◆ RECORDS FOR THIS EXERCISE ◆
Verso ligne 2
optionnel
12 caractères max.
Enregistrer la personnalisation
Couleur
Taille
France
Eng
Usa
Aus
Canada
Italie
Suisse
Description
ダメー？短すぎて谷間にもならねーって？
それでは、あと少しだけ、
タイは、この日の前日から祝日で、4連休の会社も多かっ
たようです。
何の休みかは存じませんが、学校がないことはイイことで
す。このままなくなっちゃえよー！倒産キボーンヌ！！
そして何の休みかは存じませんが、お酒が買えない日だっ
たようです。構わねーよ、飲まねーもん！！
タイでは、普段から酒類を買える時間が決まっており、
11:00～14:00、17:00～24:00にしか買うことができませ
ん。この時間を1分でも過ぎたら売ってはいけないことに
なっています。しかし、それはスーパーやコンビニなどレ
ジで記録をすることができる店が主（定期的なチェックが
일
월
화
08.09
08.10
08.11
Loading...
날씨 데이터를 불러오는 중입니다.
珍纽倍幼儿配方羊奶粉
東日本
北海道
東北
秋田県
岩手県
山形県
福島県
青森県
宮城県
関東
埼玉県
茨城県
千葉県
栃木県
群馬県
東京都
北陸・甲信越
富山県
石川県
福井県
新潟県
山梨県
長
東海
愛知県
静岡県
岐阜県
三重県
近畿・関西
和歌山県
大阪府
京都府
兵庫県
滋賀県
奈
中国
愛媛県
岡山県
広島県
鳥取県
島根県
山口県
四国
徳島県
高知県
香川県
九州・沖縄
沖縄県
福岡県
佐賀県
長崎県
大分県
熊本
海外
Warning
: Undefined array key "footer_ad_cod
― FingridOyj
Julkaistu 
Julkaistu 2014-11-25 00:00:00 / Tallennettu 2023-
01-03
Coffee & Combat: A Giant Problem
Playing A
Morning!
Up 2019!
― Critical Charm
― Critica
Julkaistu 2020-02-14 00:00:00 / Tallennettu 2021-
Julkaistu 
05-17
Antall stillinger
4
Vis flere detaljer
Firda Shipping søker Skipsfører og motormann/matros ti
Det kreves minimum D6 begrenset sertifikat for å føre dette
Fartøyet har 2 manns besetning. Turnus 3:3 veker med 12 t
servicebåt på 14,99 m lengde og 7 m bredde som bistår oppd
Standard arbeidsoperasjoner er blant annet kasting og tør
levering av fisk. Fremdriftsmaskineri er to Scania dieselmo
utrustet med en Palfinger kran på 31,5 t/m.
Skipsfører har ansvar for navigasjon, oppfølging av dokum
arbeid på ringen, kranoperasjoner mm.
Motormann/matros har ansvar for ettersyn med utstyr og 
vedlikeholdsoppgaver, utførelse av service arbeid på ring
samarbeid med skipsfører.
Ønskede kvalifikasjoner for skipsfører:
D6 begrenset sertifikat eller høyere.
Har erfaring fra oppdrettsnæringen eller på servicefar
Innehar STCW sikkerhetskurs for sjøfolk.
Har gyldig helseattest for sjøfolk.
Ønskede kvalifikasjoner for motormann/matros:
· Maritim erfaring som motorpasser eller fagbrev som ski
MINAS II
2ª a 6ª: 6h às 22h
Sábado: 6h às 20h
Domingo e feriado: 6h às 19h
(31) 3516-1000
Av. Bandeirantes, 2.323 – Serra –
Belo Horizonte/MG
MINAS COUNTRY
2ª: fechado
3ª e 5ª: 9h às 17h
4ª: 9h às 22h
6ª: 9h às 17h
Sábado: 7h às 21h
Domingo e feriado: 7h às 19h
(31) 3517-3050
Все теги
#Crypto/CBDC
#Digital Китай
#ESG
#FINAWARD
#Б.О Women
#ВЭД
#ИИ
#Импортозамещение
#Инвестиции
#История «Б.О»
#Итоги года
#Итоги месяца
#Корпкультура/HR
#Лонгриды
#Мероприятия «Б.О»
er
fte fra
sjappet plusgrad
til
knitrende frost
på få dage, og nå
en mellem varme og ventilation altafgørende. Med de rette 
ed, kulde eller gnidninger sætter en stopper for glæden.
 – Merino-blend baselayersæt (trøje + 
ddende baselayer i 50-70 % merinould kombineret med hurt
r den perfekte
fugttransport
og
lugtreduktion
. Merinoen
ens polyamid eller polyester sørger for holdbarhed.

◆ EXERCISE BRIEF ◆
When you answer, return each line of the material exactly as it was written.

◆ OUTPUT OF THE TASK ◆
Verso ligne 2
optionnel
12 caractères max.
Enregistrer la personnalisation
Couleur
Taille
France
Eng
Usa
Aus
Canada
Italie
Suisse
Description
ダメー？短すぎて谷間にもならねーって？
それでは、あと少しだけ、
タイは、この日の前日から祝日で、4連休の会社も多かっ
たようです。
何の休みかは存じませんが、学校がないことはイイことで
す。このままなくなっちゃえよー！倒産キボーンヌ！！
そして何の休みかは存じませんが、お酒が買えない日だっ
たようです。構わねーよ、飲まねーもん！！
タイでは、普段から酒類を買える時間が決まっており、
11:00～14:00、17:00～24:00にしか買うことができませ
ん。この時間を1分でも過ぎたら売ってはいけないことに
なっています。しかし、それはスーパーやコンビニなどレ
ジで記録をすることができる店が主（定期的なチェックが
일
월
화
08.09
08.10
08.11
Loading...
날씨 데이터를 불러오는 중입니다.
珍纽倍幼儿配方羊奶粉
東日本
北海道
東北
秋田県
岩手県
山形県
福島県
青森県
宮城県
関東
埼玉県
茨城県
千葉県
栃木県
群馬県
東京都
北陸・甲信越
富山県
石川県
福井県
新潟県
山梨県
長
東海
愛知県
静岡県
岐阜県
三重県
近畿・関西
和歌山県
大阪府
京都府
兵庫県
滋賀県
奈
中国
愛媛県
岡山県
広島県
鳥取県
島根県
山口県
四国
徳島県
高知県
香川県
九州・沖縄
沖縄県
福岡県
佐賀県
長崎県
大分県
熊本
海外
Warning
: Undefined array key "footer_ad_cod
― FingridOyj
Julkaistu 
Julkaistu 2014-11-25 00:00:00 / Tallennettu 2023-
01-03
Coffee & Combat: A Giant Problem
Playing A
Morning!
Up 2019!
― Critical Charm
― Critica
Julkaistu 2020-02-14 00:00:00 / Tallennettu 2021-
Julkaistu 
05-17
Antall stillinger
4
Vis flere detaljer
Firda Shipping søker Skipsfører og motormann/matros ti
Det kreves minimum D6 begrenset sertifikat for å føre dette
Fartøyet har 2 manns besetning. Turnus 3:3 veker med 12 t
servicebåt på 14,99 m lengde og 7 m bredde som bistår oppd
Standard arbeidsoperasjoner er blant annet kasting og tør
levering av fisk. Fremdriftsmaskineri er to Scania dieselmo
utrustet med en Palfinger kran på 31,5 t/m.
Skipsfører har ansvar for navigasjon, oppfølging av dokum
arbeid på ringen, kranoperasjoner mm.
Motormann/matros har ansvar for ettersyn med utstyr og 
vedlikeholdsoppgaver, utførelse av service arbeid på ring
samarbeid med skipsfører.
Ønskede kvalifikasjoner for skipsfører:
D6 begrenset sertifikat eller høyere.
Har erfaring fra oppdrettsnæringen eller på servicefar
Innehar STCW sikkerhetskurs for sjøfolk.
Har gyldig helseattest for sjøfolk.
Ønskede kvalifikasjoner for motormann/matros:
· Maritim erfaring som motorpasser eller fagbrev som ski
MINAS II
2ª a 6ª: 6h às 22h
Sábado: 6h às 20h
Domingo e feriado: 6h às 19h
(31) 3516-1000
Av. Bandeirantes, 2.323 – Serra –
Belo Horizonte/MG
MINAS COUNTRY
2ª: fechado
3ª e 5ª: 9h às 17h
4ª: 9h às 22h
6ª: 9h às 17h
Sábado: 7h às 21h
Domingo e feriado: 7h às 19h
(31) 3517-3050
Все теги
#Crypto/CBDC
#Digital Китай
#ESG
#FINAWARD
#Б.О Women
#ВЭД
#ИИ
#Импортозамещение
#Инвестиции
#История «Б.О»
#Итоги года
#Итоги месяца
#Корпкультура/HR
#Лонгриды
#Мероприятия «Б.О»
er
fte fra
sjappet plusgrad
til
knitrende frost
på få dage, og nå
en mellem varme og ventilation altafgørende. Med de rette 
ed, kulde eller gnidninger sætter en stopper for glæden.
 – Merino-blend baselayersæt (trøje + 
ddende baselayer i 50-70 % merinould kombineret med hurt
r den perfekte
fugttransport
og
lugtreduktion
. Merinoen
ens polyamid eller polyester sørger for holdbarhed.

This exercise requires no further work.